As we move forward in terms of technology, we consistently find newer and better ways to do things. More and more things are being digitized and automated, and we see that computers are now the central piece in almost every piece of technology that we depend on. And well, here’s a new concept: containerism. It’s not an easy topic to discuss and oftentimes, you’re going to feel like a mosquito in a nudist colony — “Where do I begin?”
First off, let’s talk about virtual machines, since these are the most common point of comparison for both containerism and Docker. The short definition of a virtual machine is “A software computer that is responsible for running an operating system and application.”
A virtual machine is essentially software that’s installed in your computer that mimics physical hardware. For the end users, this means that the virtual machine can act as if it were a whole different computer, complete with its own operating system.
Virtual machines are mainly used to fully utilize the capabilities of computers, especially in the modern age where what we currently consider to be “mid-range” machines have about the same performance capabilities of the last decade’s high-end computers and even more.
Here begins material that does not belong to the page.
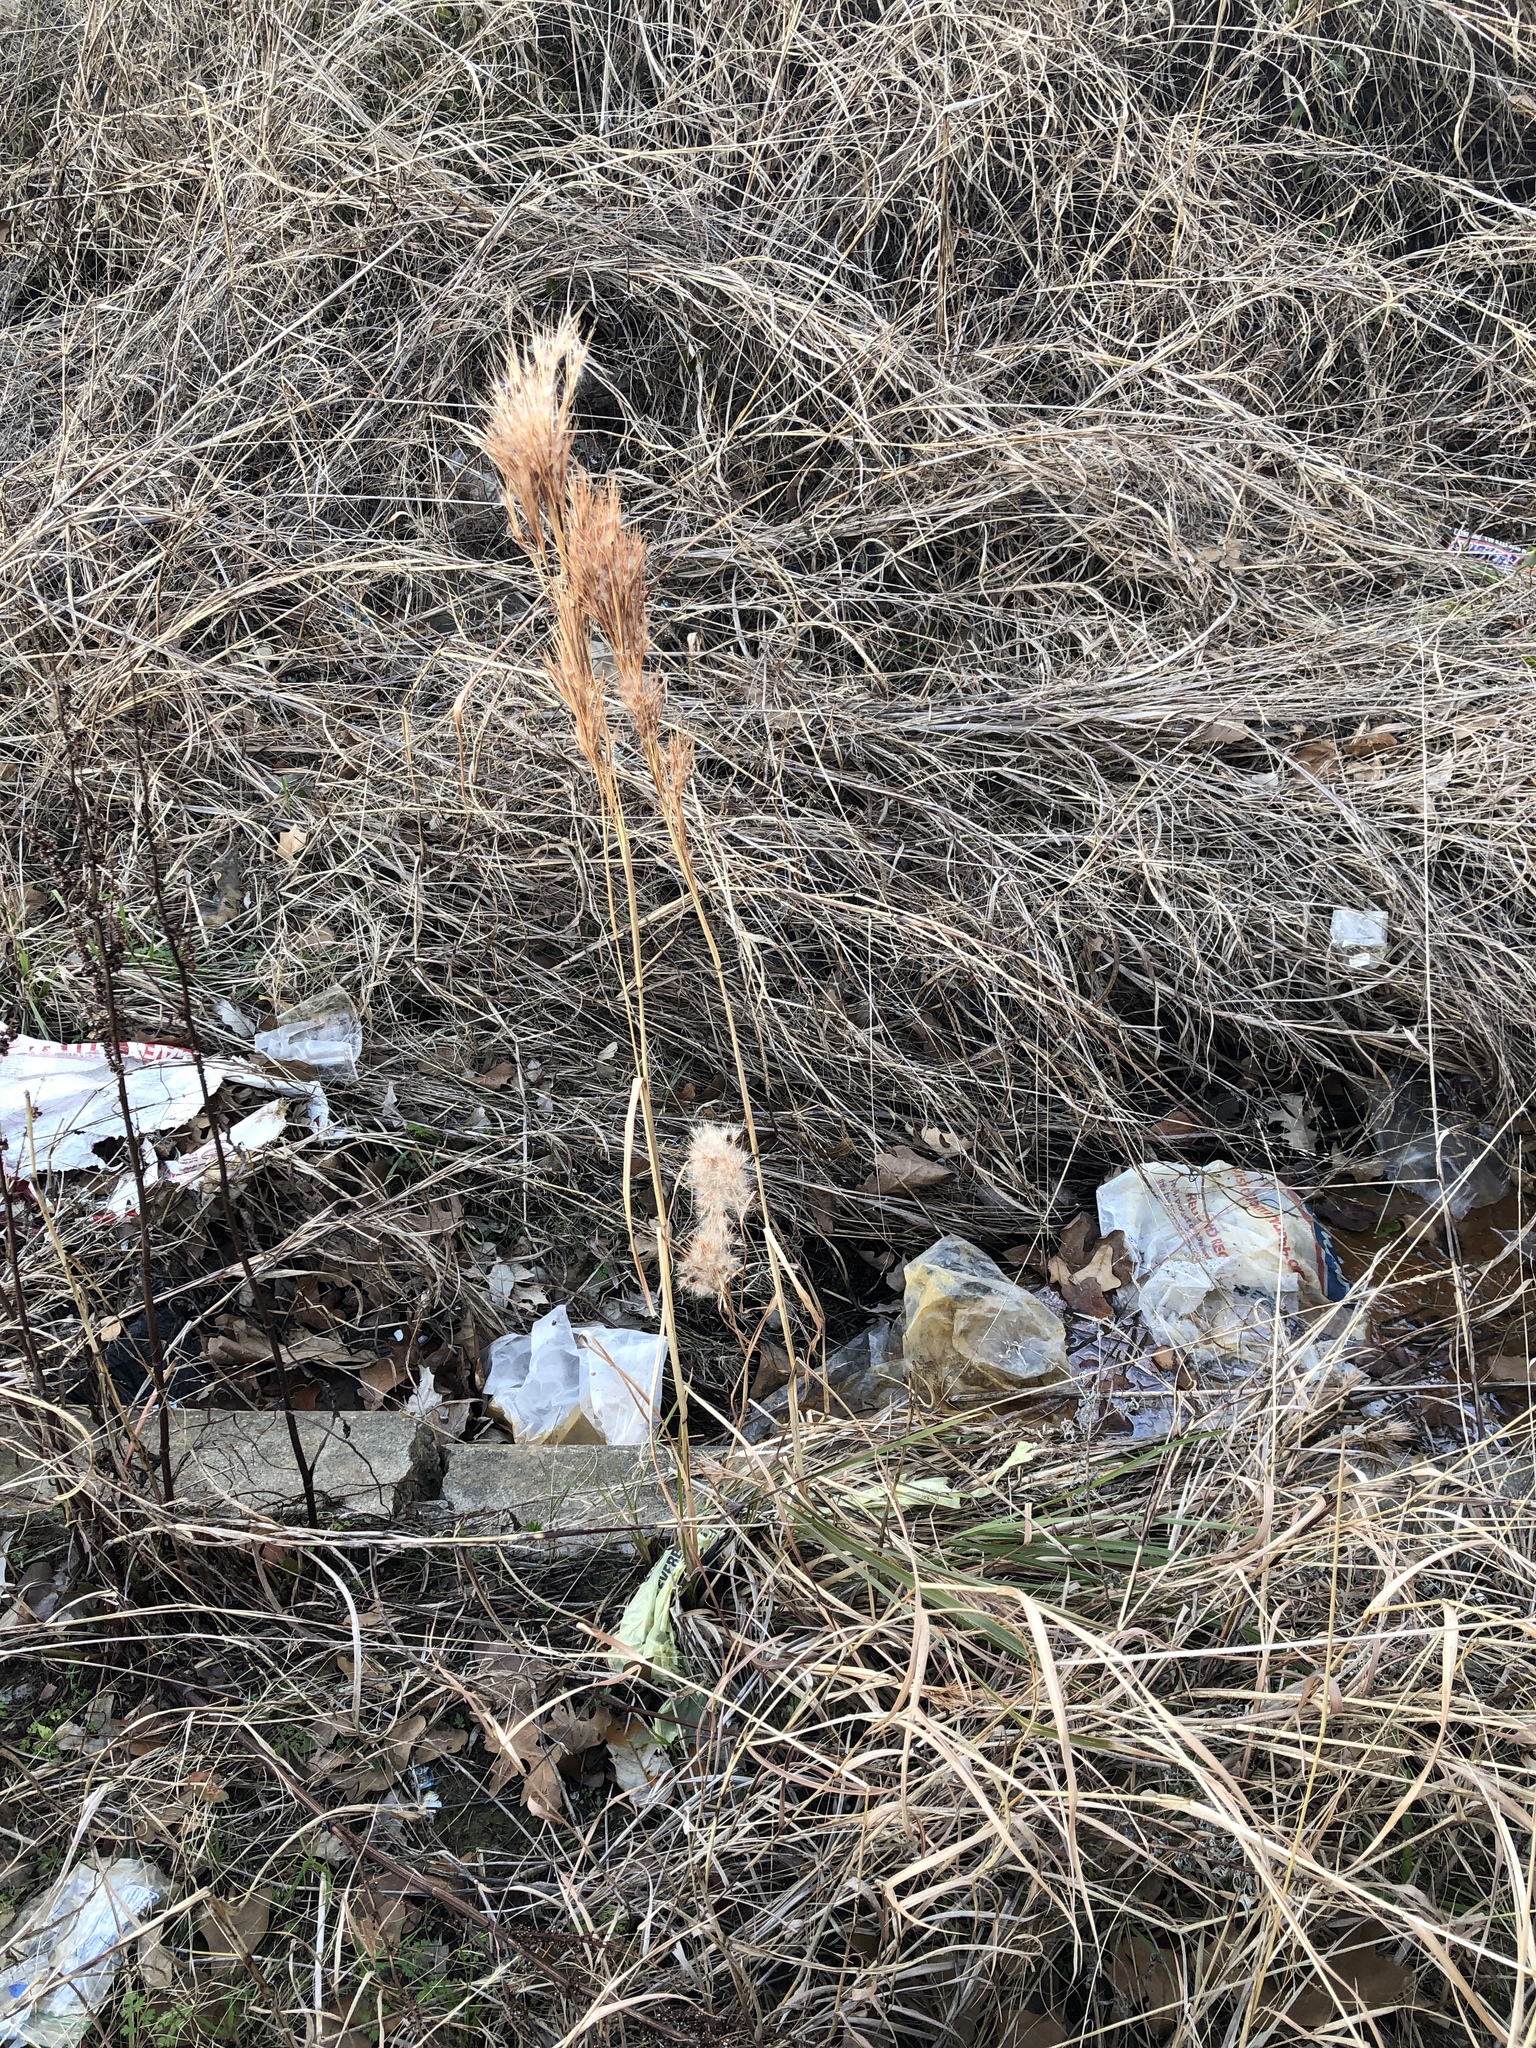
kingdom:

The problem then was that with old systems, multiple processes could not run simultaneously without having to pull resources from each other. This was, in essence, two pit bulls fighting over a slab of meat, each tugging on one end, which would cause stability issues for processes.
Virtual machines were created in order to negate this by providing each process with its own set of resources. These resources are solely dedicated to running the process it’s meant to run. How is this pragmatic? Well, say it costs $5K to run a server on a single machine. Let’s say this is a really powerful machine. But because there’s that fear of each process going into a tug-of-war for resources, the company has to buy 3 other systems in order to run four servers. That’s an easy $20k investment.
With virtual machines, all four processes can run on a single computer, thus making optimal use of the hardware available.
While I highly recommend that you take a docker training course in order for you to gain workable information and to learn how to efficiently use it, these are the basics of what Docker is:
Like VMs, Docker is able to create virtual partitions. Except, with Docker you can essentially run multiple processes on a single operating system — a single instance of Windows is capable of running multiple containers.
The main advantage here is that Docker, and other containers, are able to load resources in mere milliseconds whereas VMs normally take a few minutes to do the same thing.
In essence, a container can be used to hold an application, complete with its own dedicated resources. This allows software developers to test their software without having to worry about other processes interfering, which results in cleaner test results because applications are tested in a standardized scenario.
Not only that, but containers allow developers to pack their applications into lightweight packages and to share these applications with other people who are involved in their project. This may not sound like much, but from a business standpoint, containerism could not only boost computer efficiency, but software developer efficiency as well.